▶ REQUIREMENT
Only lines with the word "Rumah" belong in the answer; copy them from the records below.

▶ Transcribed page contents
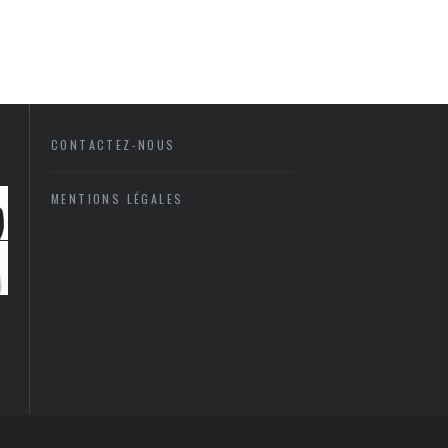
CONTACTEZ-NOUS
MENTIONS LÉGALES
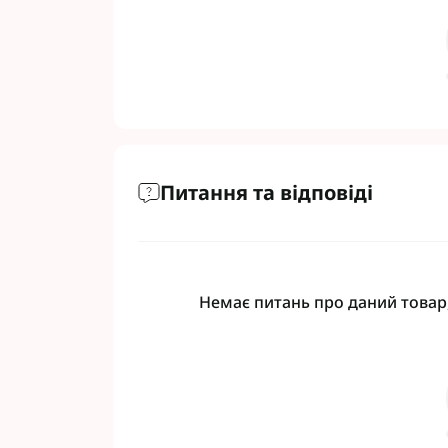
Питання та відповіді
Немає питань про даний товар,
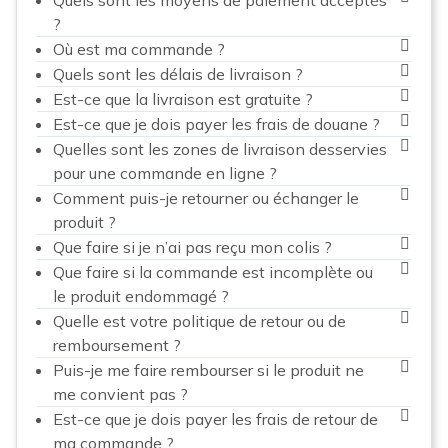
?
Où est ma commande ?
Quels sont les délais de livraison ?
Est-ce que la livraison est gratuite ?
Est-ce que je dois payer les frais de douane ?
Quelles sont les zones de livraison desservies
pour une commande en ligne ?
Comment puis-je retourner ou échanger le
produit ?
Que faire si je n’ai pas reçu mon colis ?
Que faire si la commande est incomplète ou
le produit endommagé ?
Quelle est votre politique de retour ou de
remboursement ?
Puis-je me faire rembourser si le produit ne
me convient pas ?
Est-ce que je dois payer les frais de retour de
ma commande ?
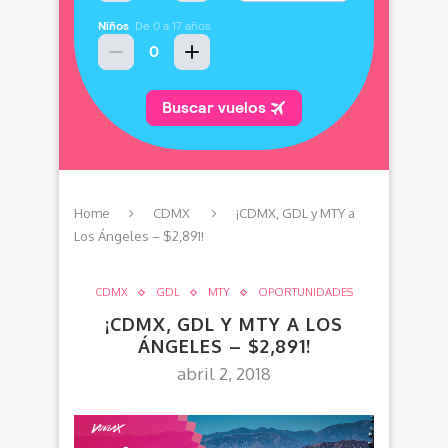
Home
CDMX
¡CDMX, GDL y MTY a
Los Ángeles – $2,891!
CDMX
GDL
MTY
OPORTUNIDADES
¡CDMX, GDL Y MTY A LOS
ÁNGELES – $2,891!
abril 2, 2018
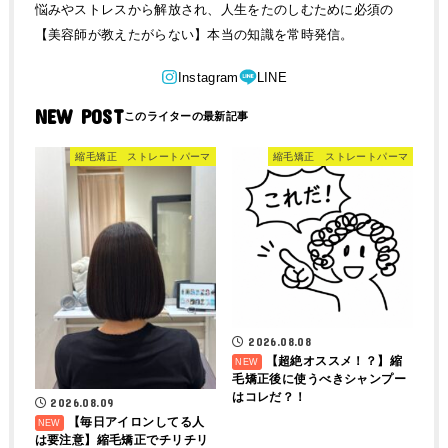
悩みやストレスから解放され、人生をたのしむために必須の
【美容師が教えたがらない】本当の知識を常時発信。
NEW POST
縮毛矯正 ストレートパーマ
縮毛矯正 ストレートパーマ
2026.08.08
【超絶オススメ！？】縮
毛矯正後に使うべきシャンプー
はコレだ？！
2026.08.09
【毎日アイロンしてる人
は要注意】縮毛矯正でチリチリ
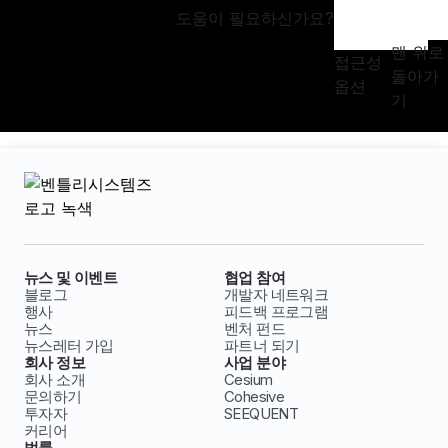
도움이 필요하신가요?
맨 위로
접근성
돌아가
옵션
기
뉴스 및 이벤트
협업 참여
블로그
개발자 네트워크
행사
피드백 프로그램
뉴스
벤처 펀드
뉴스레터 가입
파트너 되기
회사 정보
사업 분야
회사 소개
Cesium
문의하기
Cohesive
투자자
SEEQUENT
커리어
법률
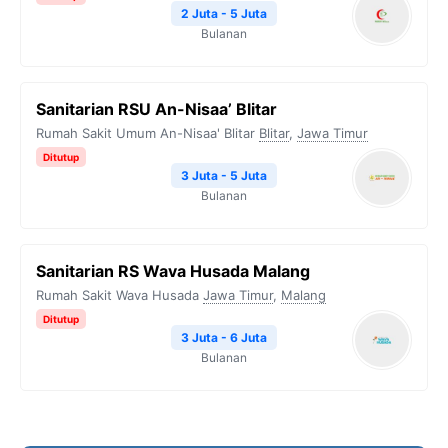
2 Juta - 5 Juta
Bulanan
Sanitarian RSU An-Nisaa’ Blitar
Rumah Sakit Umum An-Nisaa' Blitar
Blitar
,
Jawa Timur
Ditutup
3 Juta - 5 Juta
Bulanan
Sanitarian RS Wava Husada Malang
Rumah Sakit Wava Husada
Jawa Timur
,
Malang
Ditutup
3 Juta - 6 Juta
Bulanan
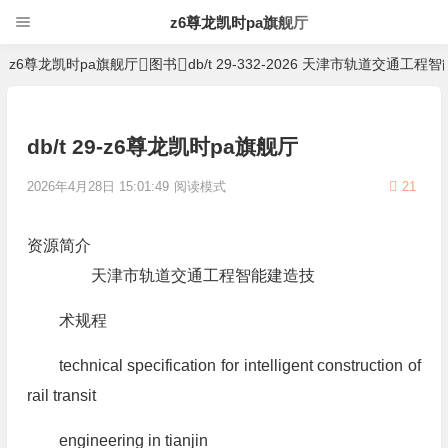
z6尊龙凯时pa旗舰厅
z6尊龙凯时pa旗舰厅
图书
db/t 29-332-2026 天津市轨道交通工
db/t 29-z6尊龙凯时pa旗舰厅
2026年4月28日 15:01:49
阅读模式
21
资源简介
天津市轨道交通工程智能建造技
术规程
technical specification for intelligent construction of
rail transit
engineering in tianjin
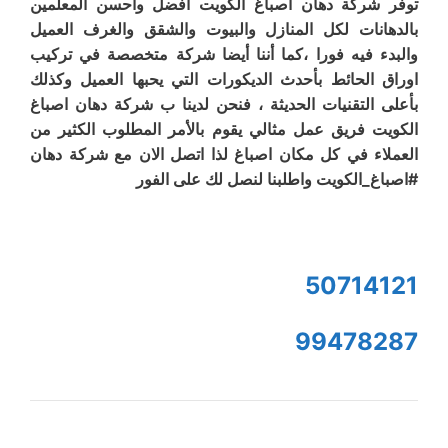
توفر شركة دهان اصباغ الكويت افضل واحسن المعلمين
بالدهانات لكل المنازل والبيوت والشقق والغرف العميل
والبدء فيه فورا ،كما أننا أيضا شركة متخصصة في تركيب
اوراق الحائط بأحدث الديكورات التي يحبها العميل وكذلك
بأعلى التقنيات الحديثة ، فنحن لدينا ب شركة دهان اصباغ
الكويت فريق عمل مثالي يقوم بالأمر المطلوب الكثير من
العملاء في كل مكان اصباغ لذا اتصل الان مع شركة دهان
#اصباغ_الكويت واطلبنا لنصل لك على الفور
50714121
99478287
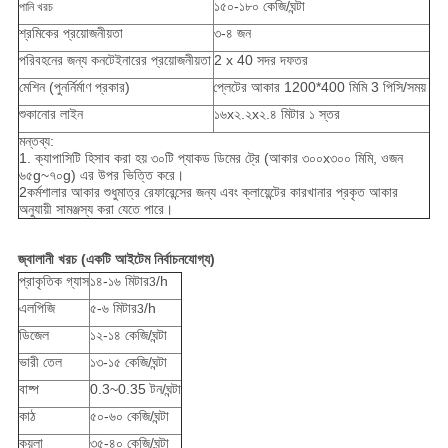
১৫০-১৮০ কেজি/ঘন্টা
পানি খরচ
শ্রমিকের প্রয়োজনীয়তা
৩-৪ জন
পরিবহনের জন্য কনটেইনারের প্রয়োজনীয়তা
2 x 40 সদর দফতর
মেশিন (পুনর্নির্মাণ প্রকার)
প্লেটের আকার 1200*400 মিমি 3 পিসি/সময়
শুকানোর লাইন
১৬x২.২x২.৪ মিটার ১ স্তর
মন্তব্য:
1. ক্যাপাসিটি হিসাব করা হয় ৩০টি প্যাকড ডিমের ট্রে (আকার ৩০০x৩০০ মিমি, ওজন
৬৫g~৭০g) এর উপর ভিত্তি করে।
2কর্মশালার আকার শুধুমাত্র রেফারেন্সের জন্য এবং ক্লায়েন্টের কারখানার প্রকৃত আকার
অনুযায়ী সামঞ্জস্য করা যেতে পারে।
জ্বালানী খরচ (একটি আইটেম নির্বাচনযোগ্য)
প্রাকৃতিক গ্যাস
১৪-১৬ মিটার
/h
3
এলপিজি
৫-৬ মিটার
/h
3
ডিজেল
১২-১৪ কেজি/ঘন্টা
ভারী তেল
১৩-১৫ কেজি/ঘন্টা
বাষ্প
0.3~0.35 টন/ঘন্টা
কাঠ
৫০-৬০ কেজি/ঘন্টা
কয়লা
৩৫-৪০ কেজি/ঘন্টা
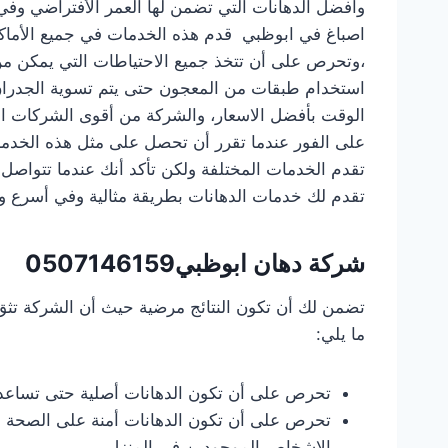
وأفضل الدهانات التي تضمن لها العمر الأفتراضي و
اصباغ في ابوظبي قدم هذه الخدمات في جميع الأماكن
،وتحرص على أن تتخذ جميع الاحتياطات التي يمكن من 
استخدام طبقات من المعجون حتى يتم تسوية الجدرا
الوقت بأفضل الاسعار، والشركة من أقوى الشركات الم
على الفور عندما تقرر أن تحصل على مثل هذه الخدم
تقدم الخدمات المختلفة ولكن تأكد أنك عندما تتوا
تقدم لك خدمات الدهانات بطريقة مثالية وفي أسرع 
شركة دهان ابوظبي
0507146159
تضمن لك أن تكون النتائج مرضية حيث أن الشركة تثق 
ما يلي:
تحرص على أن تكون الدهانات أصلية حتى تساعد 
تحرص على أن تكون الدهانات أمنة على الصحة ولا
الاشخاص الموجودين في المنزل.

▶ EXERCISE SOLUTION
Rumah Sakit Umum An-Nisaa' Blitar
Rumah Sakit Wava Husada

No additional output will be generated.